To encourage participation, the team set up a challege whereby users were awarded points if eBay returned no results to their requests – the person with the most points won a stash of eBay vouchers. (They also received one of the two Student of the Year awards given out.)

Homeless charity Crisis sponsored the Direct Mail section in Graphic Design and awarded two Firsts – to Chris Lurcook, Laura Beard, Victoria Fannon of the University of Gloucestershire, and Paul Johnson of Northumbria University. The campaigns both took an ironic look at the experience of homelessness (see Johnson’s photo essay mailout and the UoG team’s postcard – “PS Be glad you’re not here”).

Some nice packaging emerged from Homebase sponsored category in Graphic Design with Vicky Barlow of University College Falmouth (work shown below, top) and Stuart Sutch of the University College for the Creative Arts at Epsom, both gaining Firsts.

Martin Batt, Anders Godal of Central Saint Martins won in the Brand Identity category, with Me.inc.

Micheline Mannion of Central Saint Martins was named as the other Student of the Year, for her Faber & Faber book cover designs which incorporate the publisher’s new Print on Demand service to enable buyers to create a personalised cover.

Her designs for the The Faber Film List series use a “digital scroll” mechanism (like the one used on the iPhone) to choose the particular title a customer wants to order. The coloured bar (akin to the line made by a highlighter pen) then picks out the specific title of the book on the cover.

Adam St John and Meghan Fredrich from the Chicago Portfolio School picked up a First for their 15 For 15 website. Users can bid on the chance to spend 15 minutes in conversation with a “great mind” from the creative industry. The project came from a brief to help raise funds for the 15 Below Project.

Christian Söderholm, Dennis Rosenqvist of Hyper Island in Sweden won a First for their TAG player for the BBC. The nifty device allows people to ‘tag’ TV clips and upload related content and share it with friends. More on that, here.

Possi Ville (billboard image shown), a project from Borja Diego, Javier Iñiguez de Onzoño Martín and Alex Katz of the Miami Ad School in Madrid won a First in Integrated Communication for a brief set by the Co-operative, which is, according to the tagline, “good for everyone” (hence anything is Possi Ville…).
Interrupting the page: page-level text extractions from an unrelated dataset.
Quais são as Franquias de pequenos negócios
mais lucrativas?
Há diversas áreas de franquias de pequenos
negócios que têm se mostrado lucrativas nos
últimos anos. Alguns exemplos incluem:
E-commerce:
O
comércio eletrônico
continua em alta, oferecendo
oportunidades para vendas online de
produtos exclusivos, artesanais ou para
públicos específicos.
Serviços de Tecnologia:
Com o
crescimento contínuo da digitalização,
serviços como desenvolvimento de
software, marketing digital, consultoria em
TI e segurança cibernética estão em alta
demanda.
More about the project, here.

Madeleine Sargent’s environmental design work for Hamley’s, featuring a full circus apparently tramping past a red curtain (in the shop window) also gained a First. Madeleine is a gradute of Middlesex University.

There were two Firsts in Music Videos. XL Recordings provided the Monkey track, Pigsy in Space, and Harry Handyside of Chelsea College of Art and Design and Anastasia Afonina, Chris Lee, Mel Hsieh and Sam Pilling of Central Saint Martins scooped the top award.

Watch Handyside’s video, here, and the CSM team’s work, here.

Handyside’s spot is particularly amusing – aptly entitled 15 Denier, it features a selection of people with tights on their head, gurning involuntarily as the near-invisible fabric is pulled over their face. A classic party trick (or indeed armed robbery aid). Brilliant.